Given exercise 1: Return every line of the listing that contains the string "clef". Case counts.

Extract to read:
┌────────
On 12.11.24 19:17, William Roche wrote:
On 11/12/24 12:13, David Hildenbrand wrote:
On 07.11.24 11:21, “William Roche wrote:
From: William Roche <william.roche@xxxxxxxxxx>
When an entire large page is impacted by an error (hugetlbfs case),
report better the size and location of this large memory hole, so
give a warning message when this page is first hit:
Memory error: Loosing a large page (size: X) at QEMU addr Y and GUEST
addr Z
Hm, I wonder if we really want to special-case hugetlb here.
Why not make the warning independent of the underlying page size?
We already have a warning provided by Qemu (in kvm_arch_on_sigbus_vcpu()):
Guest MCE Memory Error at QEMU addr Y and GUEST addr Z of type
BUS_MCEERR_AR/_AO injected
The one I suggest is an additional message provided before the above
message.
Here is an example:
qemu-system-x86_64: warning: Memory error: Loosing a large page (size:
2097152) at QEMU addr 0x7fdd7d400000 and GUEST addr 0x11600000
qemu-system-x86_64: warning: Guest MCE Memory Error at QEMU addr
0x7fdd7d400000 and GUEST addr 0x11600000 of type BUS_MCEERR_AO injected
Hm, I think we should definitely be including the size in the existing
one. That code was written without huge pages in mind.
We should similarly warn in the arm implementation (where I don't see a
similar message yet).
└────────
Supplied data:
┌────────
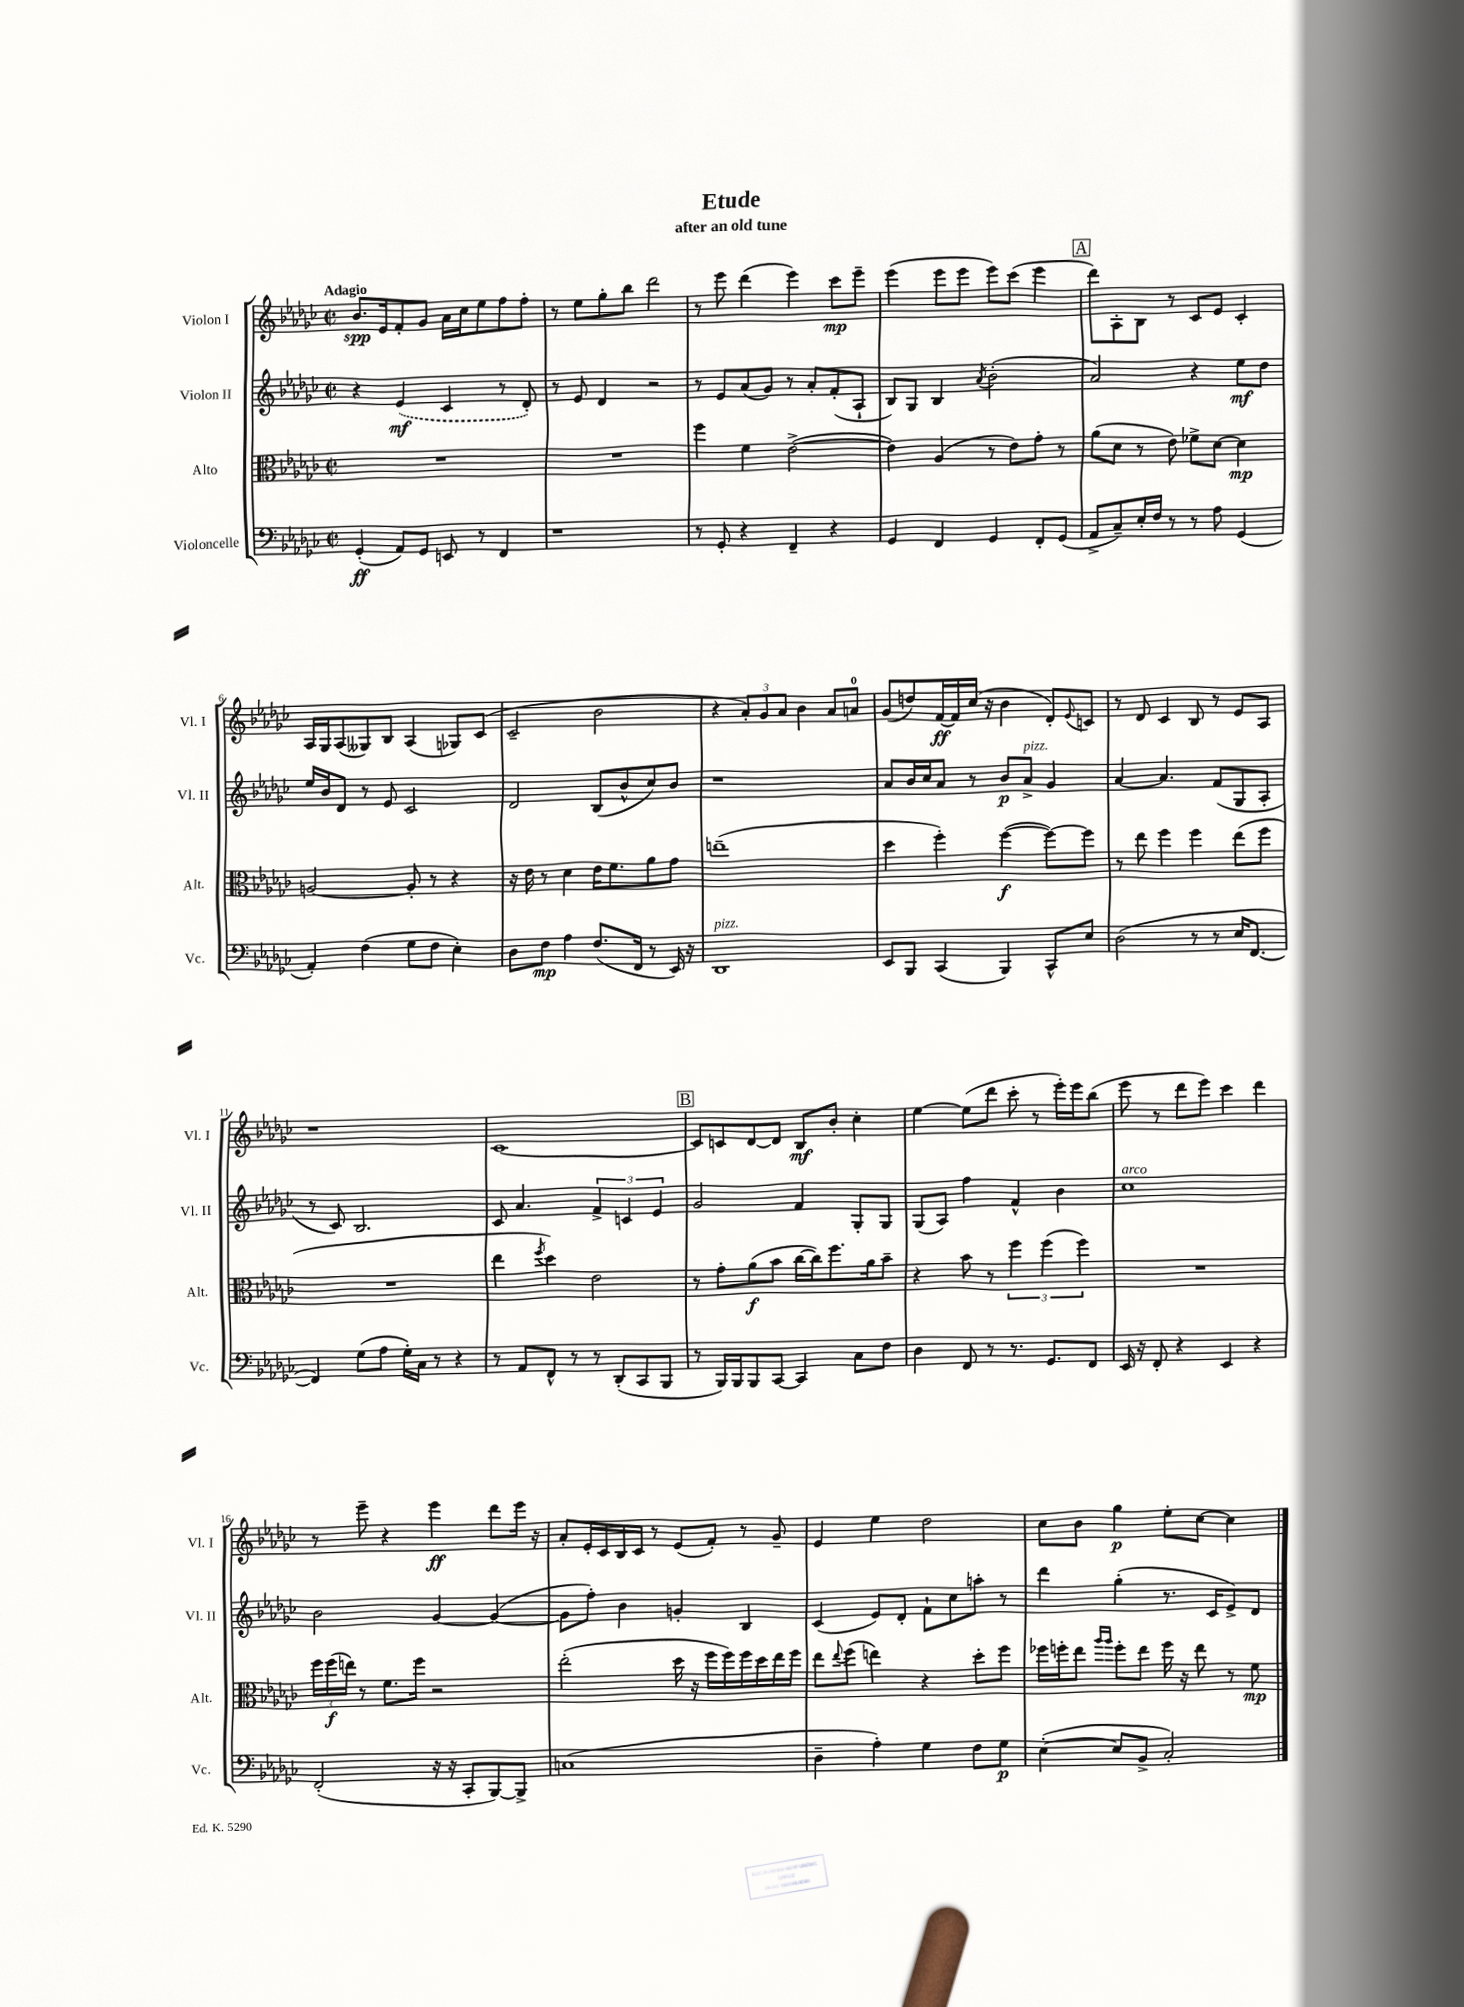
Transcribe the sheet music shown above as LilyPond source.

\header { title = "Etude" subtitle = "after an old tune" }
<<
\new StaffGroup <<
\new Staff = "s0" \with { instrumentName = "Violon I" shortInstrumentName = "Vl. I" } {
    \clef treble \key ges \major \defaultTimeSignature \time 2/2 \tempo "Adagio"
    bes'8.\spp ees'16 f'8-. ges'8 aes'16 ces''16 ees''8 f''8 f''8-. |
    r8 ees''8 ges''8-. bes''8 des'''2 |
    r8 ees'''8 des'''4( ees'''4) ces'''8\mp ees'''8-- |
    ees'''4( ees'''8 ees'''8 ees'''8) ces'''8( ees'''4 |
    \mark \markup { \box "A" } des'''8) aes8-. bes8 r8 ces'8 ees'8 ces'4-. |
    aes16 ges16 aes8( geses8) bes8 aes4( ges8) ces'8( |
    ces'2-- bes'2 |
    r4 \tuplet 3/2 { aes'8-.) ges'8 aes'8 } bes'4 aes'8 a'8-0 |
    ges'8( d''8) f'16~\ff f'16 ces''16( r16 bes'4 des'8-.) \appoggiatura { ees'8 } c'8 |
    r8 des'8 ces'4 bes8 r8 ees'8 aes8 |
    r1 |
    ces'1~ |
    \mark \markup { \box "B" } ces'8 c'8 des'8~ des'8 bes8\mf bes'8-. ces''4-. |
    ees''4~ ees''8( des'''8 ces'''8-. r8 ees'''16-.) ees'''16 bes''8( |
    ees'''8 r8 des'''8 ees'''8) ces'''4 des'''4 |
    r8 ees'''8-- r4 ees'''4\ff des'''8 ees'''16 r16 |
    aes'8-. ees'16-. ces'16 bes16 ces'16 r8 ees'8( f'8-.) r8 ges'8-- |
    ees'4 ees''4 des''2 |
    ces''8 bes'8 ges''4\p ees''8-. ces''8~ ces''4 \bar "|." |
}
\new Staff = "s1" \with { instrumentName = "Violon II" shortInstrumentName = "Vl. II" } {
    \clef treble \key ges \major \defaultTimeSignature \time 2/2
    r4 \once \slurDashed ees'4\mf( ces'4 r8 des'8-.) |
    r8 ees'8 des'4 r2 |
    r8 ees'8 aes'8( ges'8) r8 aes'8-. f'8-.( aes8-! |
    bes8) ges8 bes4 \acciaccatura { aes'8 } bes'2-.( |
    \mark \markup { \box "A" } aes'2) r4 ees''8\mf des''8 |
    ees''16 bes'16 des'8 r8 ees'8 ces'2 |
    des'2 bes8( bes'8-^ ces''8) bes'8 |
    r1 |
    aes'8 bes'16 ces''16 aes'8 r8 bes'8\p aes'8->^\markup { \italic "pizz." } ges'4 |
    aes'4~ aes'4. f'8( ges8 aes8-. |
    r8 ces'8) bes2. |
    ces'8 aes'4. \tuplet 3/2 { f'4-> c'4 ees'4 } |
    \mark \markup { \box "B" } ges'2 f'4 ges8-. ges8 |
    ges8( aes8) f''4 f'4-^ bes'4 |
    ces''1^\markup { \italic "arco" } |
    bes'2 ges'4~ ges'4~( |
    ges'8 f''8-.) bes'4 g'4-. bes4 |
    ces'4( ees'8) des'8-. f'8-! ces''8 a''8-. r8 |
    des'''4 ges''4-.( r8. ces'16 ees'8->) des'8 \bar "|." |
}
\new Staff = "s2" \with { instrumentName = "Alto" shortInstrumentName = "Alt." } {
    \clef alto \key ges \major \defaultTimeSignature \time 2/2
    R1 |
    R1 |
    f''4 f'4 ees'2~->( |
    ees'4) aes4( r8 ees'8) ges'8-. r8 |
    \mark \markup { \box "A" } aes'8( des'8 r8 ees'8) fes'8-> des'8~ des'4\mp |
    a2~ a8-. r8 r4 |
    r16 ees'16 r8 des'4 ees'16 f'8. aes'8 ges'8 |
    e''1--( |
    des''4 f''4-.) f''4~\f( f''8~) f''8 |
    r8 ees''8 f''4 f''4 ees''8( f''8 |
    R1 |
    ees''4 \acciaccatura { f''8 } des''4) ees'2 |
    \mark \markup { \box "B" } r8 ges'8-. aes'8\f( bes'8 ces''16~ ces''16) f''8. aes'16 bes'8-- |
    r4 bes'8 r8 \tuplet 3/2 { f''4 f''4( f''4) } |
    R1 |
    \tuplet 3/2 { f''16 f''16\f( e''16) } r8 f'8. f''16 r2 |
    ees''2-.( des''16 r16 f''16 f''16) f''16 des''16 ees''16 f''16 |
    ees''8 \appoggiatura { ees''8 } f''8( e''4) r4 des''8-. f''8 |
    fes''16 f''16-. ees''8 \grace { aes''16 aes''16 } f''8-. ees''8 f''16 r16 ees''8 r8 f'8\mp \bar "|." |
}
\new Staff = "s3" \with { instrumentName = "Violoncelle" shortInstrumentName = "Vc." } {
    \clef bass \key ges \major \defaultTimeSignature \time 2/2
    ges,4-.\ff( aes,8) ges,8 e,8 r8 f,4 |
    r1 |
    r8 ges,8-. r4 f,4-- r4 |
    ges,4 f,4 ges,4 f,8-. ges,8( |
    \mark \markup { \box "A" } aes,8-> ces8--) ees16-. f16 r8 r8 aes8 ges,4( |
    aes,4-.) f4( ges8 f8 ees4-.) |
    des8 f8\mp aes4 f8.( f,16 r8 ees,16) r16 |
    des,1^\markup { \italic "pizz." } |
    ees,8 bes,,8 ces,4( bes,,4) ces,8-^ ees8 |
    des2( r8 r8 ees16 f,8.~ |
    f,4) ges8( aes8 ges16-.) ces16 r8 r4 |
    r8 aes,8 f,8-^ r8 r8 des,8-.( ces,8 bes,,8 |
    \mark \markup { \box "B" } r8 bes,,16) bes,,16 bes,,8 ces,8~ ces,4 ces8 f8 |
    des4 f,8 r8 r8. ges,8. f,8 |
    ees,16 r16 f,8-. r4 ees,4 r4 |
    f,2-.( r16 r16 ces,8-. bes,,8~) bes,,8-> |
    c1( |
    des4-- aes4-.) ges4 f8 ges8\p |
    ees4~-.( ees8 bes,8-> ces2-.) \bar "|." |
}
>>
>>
└────────
Given exercise 2: In the QEMU memory-error thread, which function already provides the guest MCE memory error warning?

Result 1:
    \clef treble \key ges \major \defaultTimeSignature \time 2/2 \tempo "Adagio"
    \clef treble \key ges \major \defaultTimeSignature \time 2/2
    \clef alto \key ges \major \defaultTimeSignature \time 2/2
    \clef bass \key ges \major \defaultTimeSignature \time 2/2

Result 2: kvm_arch_on_sigbus_vcpu()